Comparing Infinite Series

Question

I want to prove that if $0 \le |x| < a$ then: $$ \sum\limits_{n=1}^{\infty} \frac{|x|^{n-1}}{n!} < \sum\limits_{n=1}^{\infty} \frac{a^{n-1}}{n!} $$

I initially attempted to use induction to prove that $\forall n > 1, \frac{|x|^{n-1}}{n!} < \frac{a^{n-1}}{n!}$, but then learned that it is not the appropriate way of proving this.

Am I even correct to assume that the above statement can be proven by showing that $\frac{|x|^{n-1}}{n!} < \frac{a^{n-1}}{n!}$ holds $\forall n > 1$? What is the proper way of approaching this?

Does it suffice to show that $\lim\limits_{n \to \infty} \frac{|x|^{n-1}}{a^{n-1}} < 1$?

Thanks in advance.

Answer 1

Remember that $<$ and $>$ become $≤$ and $≥$ (respectively) when passing to limits, that is the strictness of the inequality is lost. For example consider $1/n<1/2n$ for all $n$ yet they both tend to $0$. If you want to prove that your series are $≤$ then it is enough to know that $0≤|x|<a$.

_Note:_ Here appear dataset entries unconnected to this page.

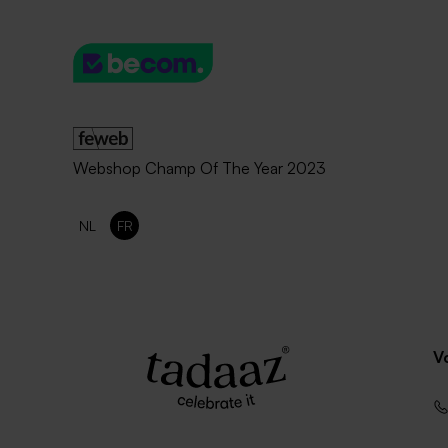
Pot en verre dépoli rose
Pochon tiss
Webshop Champ Of The Year 2023
NL
FR
V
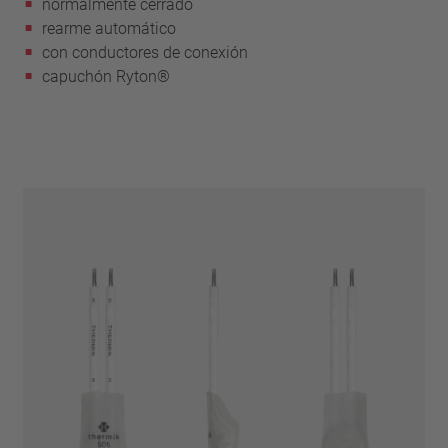
normalmente cerrado
rearme automático
con conductores de conexión
capuchón Ryton®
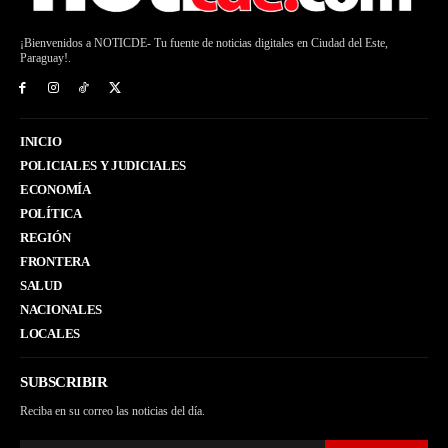
¡Bienvenidos a NOTICDE- Tu fuente de noticias digitales en Ciudad del Este,
Paraguay!.
INICIO
POLICIALES Y JUDICIALES
ECONOMÍA
POLÍTICA
REGIÓN
FRONTERA
SALUD
NACIONALES
LOCALES
SUBSCRIBIR
Reciba en su correo las noticias del día.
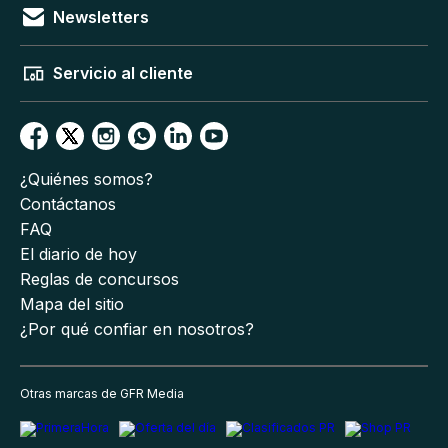
Newsletters
Servicio al cliente
¿Quiénes somos?
Contáctanos
FAQ
El diario de hoy
Reglas de concursos
Mapa del sitio
¿Por qué confiar en nosotros?
Otras marcas de GFR Media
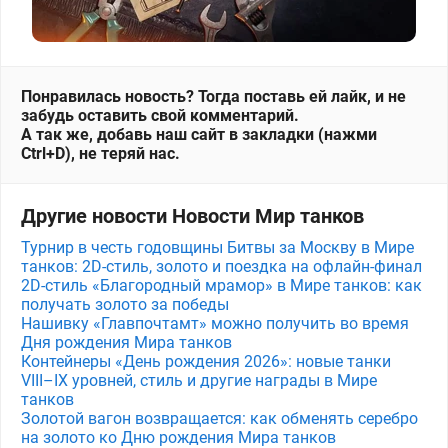
Понравилась новость? Тогда поставь ей лайк, и не
забудь оставить свой комментарий.
А так же, добавь наш сайт в закладки (нажми
Ctrl+D), не теряй нас.
Другие новости Новости Мир танков
Турнир в честь годовщины Битвы за Москву в Мире
танков: 2D-стиль, золото и поездка на офлайн-финал
2D-стиль «Благородный мрамор» в Мире танков: как
получать золото за победы
Нашивку «Главпочтамт» можно получить во время
Дня рождения Мира танков
Контейнеры «День рождения 2026»: новые танки
VIII–IX уровней, стиль и другие награды в Мире
танков
Золотой вагон возвращается: как обменять серебро
на золото ко Дню рождения Мира танков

Hint: If you wanted to see that the inequality is strict you could note that your series are very close to the Taylor expansion for $e^x$, and that the exponential function is strictly increasing (and hence injective).

Answer 2

first, it's easy to show that $\forall n>1, |x|^{n-1} < a^{n-1}$

You then have for all N,

$$\sum_{n=3}^N \frac{|x|^{n-1}}{n!} \leq \sum_{n=3}^N \frac{a^{n-1}}{n!}$$

Taking this to the limit, you get

$$\sum_{n=3}^{\infty} \frac{|x|^{n-1}}{n!} \leq \sum_{n=3}^{\infty} \frac{a^{n-1}}{n!}$$

Then, as $1+ \frac{|x|}{2} > 1+ \frac{a}{2}$, you get

$$1+ \frac{|x|}{2} + \sum_{n=3}^{\infty} \frac{|x|^{n-1}}{n!} < 1 + \frac{a}{2} + \sum_{n=3}^{\infty} \frac{a^{n-1}}{n!}$$

i.e.

$$\sum_{n=1}^{\infty} \frac{|x|^{n-1}}{n!} < \sum_{n=1}^{\infty} \frac{a^{n-1}}{n!}$$